IPC Marine (IPCM) Bicara Prospek di Selat Malaka
Februari 11, 2021 0

Bisnis.com, JAKARTA – PT Jasa Armada Indonesia Tbk. (IPCM) atau IPC Marine merespons positif rencana Kementerian Perhubungan dalam penugasan untuk melayani jasa pemanduan dan penundaan kapal di perairan Selat Malaka. Direktur Utama IPCM Amri Yusuf pernah menyampaikan ketertarikan untuk ikut mengelola jasa pemanduan dan penundaan di perairan yang berbatasan dengan Malaysia dan Singapura tersebut. Terlebih, perseroan memiliki sumber daya yang mumpuni untuk mengelolanya. Anak usaha PT Pelabuhan Indonesia II (Persero) atau IPC tersebut akan menawarkan sinergi dan kolaborasi dengan Pelindo I dan Pelindo III yang telah lebih dahulu terlibat dalam mengelola jasa tersebut. Dia menegaskan akan banyak pemain yang terlibat di wilayah ini dan tak mungkin hanya mengelolanya sendiri.
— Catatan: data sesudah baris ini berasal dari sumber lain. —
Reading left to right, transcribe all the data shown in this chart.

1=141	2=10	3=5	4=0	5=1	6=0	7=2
“Kalau dilihat dari sisi pergerakannya, prospeknya cukup bagus. Selat Malaka ini sangat cantik, trafik menggiurkan dengan salah satu pergerakan tersibuk di dunia dan riskan terjadi kecelakaan. Kabar kalau nantinya IPC ditugaskan kami sangat bergembira,” ujarnya kepada Bisnis.com, Kamis (11/2/2021). Luas perairan Selat Malaka, sebutnya, mencapai hingga dua pertiga perairan di Indonesia. Sayangnya, tidak ada sampai sepuluh persen yang bisa dikelola oleh domestik, dengan sebagian besar masih dikelola asing. Amri menekankan dari sisi sumber daya sudah punya petugas pandu dan pilot yang memenuhi syarat legalitas. Selain itu dari sisi prasarana juga sudah siap menempatkan kapal tunda jika dibutuhkan.

Sebelumnya, IPC segera bergabung dan memperkuat keberadaan Pelindo I dan Pelindo III dalam memberikan pelayanan jasa pemanduan dan penundaan kapal di Selat Malaka untuk bersaing dengan Pelabuhan Tanjung Pelepas di Malaysia dan di Singapura. Dirjen Perhubungan Laut Kementerian Perhubungan Agus H. Purnomo mengatakan Pelindo I dan Pelindo III sudah melayani di selat Malaka. Dengan kondisi yang ada saat ini Kemenhup sedang meningkatkan program aktivitas kapal untuk memindahkan muatan kapal atau ship to ship dan lay-up kapal. Bahkan, lanjutnya, diskon tarif juga sedang digencarkan supaya bisa menarik dan bersaing dengan Tanjung Pelepas di Malaysia dan Singapura.